### Step 1: Load Predictions
#### Execute the first cell to load the classes used in this activity

In [1]:
from pyspark.sql import SQLContext
from pyspark.ml.evaluation import MulticlassClassificationEvaluator
from pyspark.mllib.evaluation import MulticlassMetrics

#### Run the second cell to load the predictions CSV file created at the end of Week 3 Hands-On Classification in Spark into a DataFrame:

In [2]:
sqlContext = SQLContext(sc)
predictions = sqlContext.read.load('file:///home/cloudera/Downloads/big-data-4/predictions.csv', 
                          format='com.databricks.spark.csv', 
                          header='true',inferSchema='true')

### Step 2: Compute accuracy
#### Let's create an instance of MultiClassificationEvaluator to determine the accuracy of the predictions:

In [3]:
evaluator = MulticlassClassificationEvaluator(
   labelCol='label', predictionCol='prediction', metricName='precision')

#### The first two arguements specify the names of the label and prediction columns, and the third arguement specifies that we wan the overall precision

#### We can compute the accuracy by calling evaluate():

In [4]:
accuracy = evaluator.evaluate(predictions)
print('Accuracy = %g ' % (accuracy))

Accuracy = 0.809524 


### Step 3: Display confusion matrix
#### The MulticlassMetrics class can be used to generate a confusion matrix of our classifier model. 
#### HOWEVER, unlike MulticlassClassificationEvaluator, MulticlassMetrics works with RDDs of numbers and not DataFrame, so we need to convert our predictions DataFrame into an RDD.

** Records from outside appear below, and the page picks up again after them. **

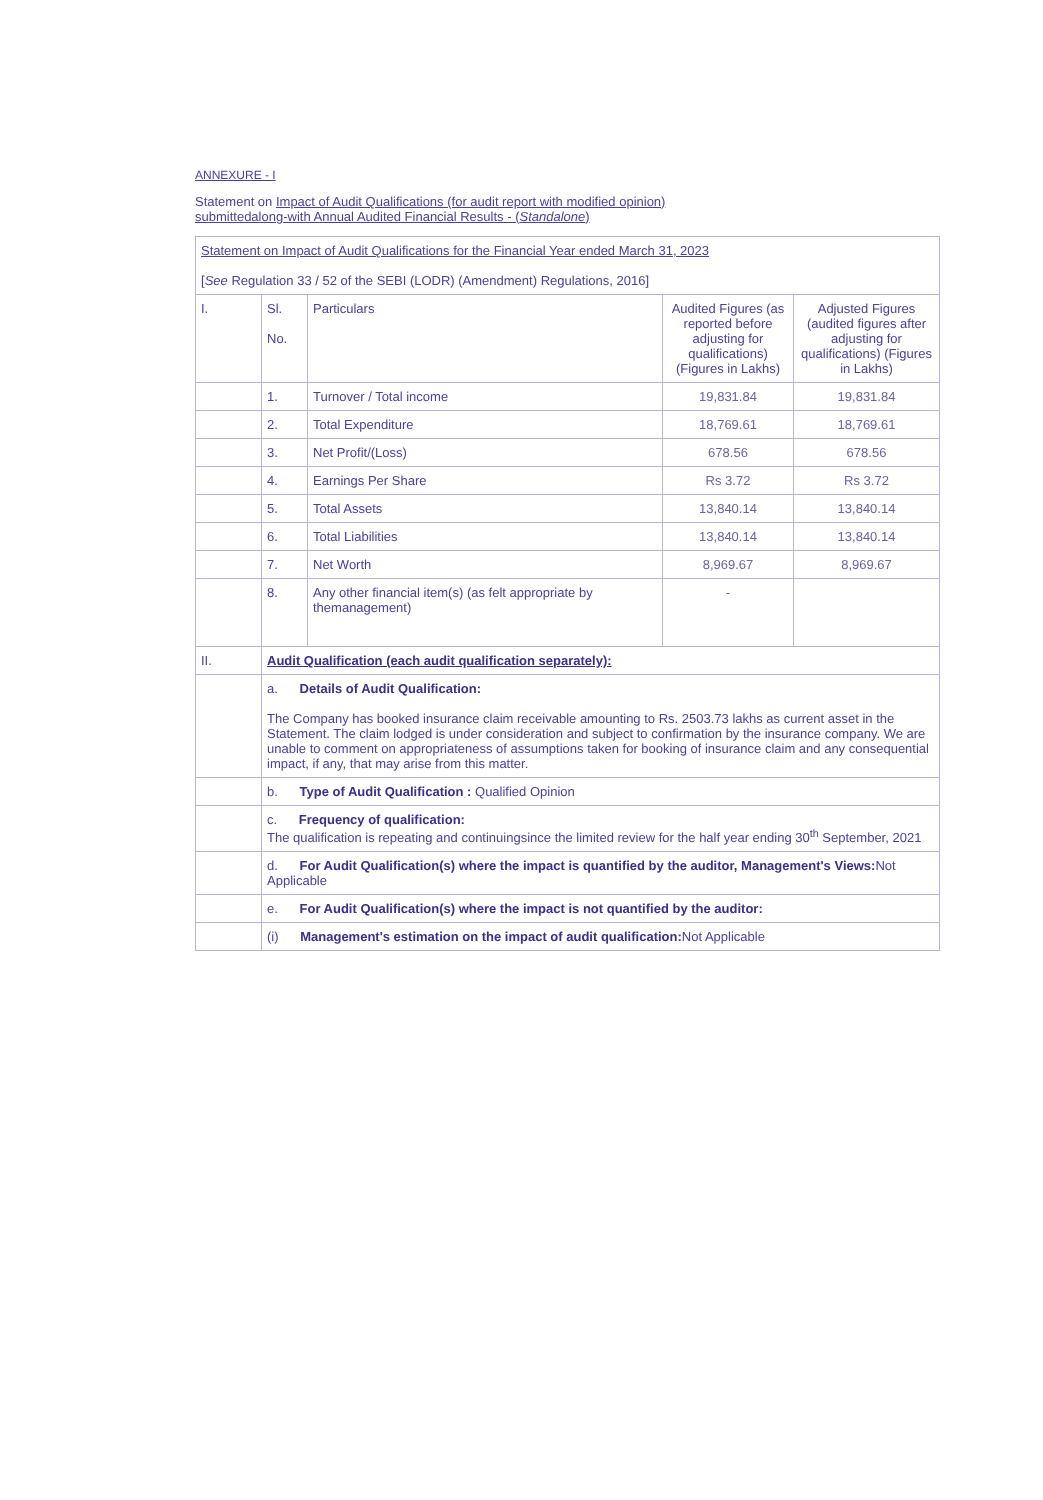ANNEXURE - I
Statement on Impact of Audit Qualifications (for audit report with modified opinion)
submittedalong-with Annual Audited Financial Results - (Standalone)
| Statement on Impact of Audit Qualifications for the Financial Year ended March 31, 2023 [ See Regulation 33 / 52 of the SEBI (LODR) (Amendment) Regulations, 2016] | | | | |
| I. | Sl. No. | Particulars | Audited Figures (as reported before adjusting for qualifications) (Figures in Lakhs) | Adjusted Figures (audited figures after adjusting for qualifications) (Figures in Lakhs) |
| | 1. | Turnover / Total income | 19,831.84 | 19,831.84 |
| | 2. | Total Expenditure | 18,769.61 | 18,769.61 |
| | 3. | Net Profit/(Loss) | 678.56 | 678.56 |
| | 4. | Earnings Per Share | Rs 3.72 | Rs 3.72 |
| | 5. | Total Assets | 13,840.14 | 13,840.14 |
| | 6. | Total Liabilities | 13,840.14 | 13,840.14 |
| | 7. | Net Worth | 8,969.67 | 8,969.67 |
| | 8. | Any other financial item(s) (as felt appropriate by themanagement) | - | |
| II. | Audit Qualification (each audit qualification separately): | | | |
| | a. Details of Audit Qualification: The Company has booked insurance claim receivable amounting to Rs. 2503.73 lakhs as current asset in the Statement. The claim lodged is under consideration and subject to confirmation by the insurance company. We are unable to comment on appropriateness of assumptions taken for booking of insurance claim and any consequential impact, if any, that may arise from this matter. | | | |
| | b. Type of Audit Qualification : Qualified Opinion | | | |
| | c. Frequency of qualification: The qualification is repeating and continuingsince the limited review for the half year ending 30<sup>th</sup> September, 2021 | | | |
| | d. For Audit Qualification(s) where the impact is quantified by the auditor, Management's Views: Not Applicable | | | |
| | e. For Audit Qualification(s) where the impact is not quantified by the auditor: | | | |
| | (i) Management's estimation on the impact of audit qualification: Not Applicable | | | |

#### If we use the rdd attribute of predictions, we see this is an RDD of Rows:

In [5]:
predictions.rdd.take(2)

[Row(prediction=1.0, label=1.0), Row(prediction=1.0, label=1.0)]

#### Instead, we can map the RDD to tuple to get an RDD of numbers:

In [8]:
predictions.rdd.map(tuple).take(2)

[(1.0, 1.0), (1.0, 1.0)]

#### Let's create an instance of MulticlassMetrics with this RDD:

In [10]:
metrics = MulticlassMetrics(predictions.rdd.map(tuple))

### NOTE: the above command can take longer to execute than most Spark commands when first run in the notebook.

#### The confusionMatrix() function returns a Spark Matrix, which we can convert to a Python Numpy array, and transpose to view:

In [11]:
metrics.confusionMatrix().toArray().transpose()

array([[ 87.,  26.],
       [ 14.,  83.]])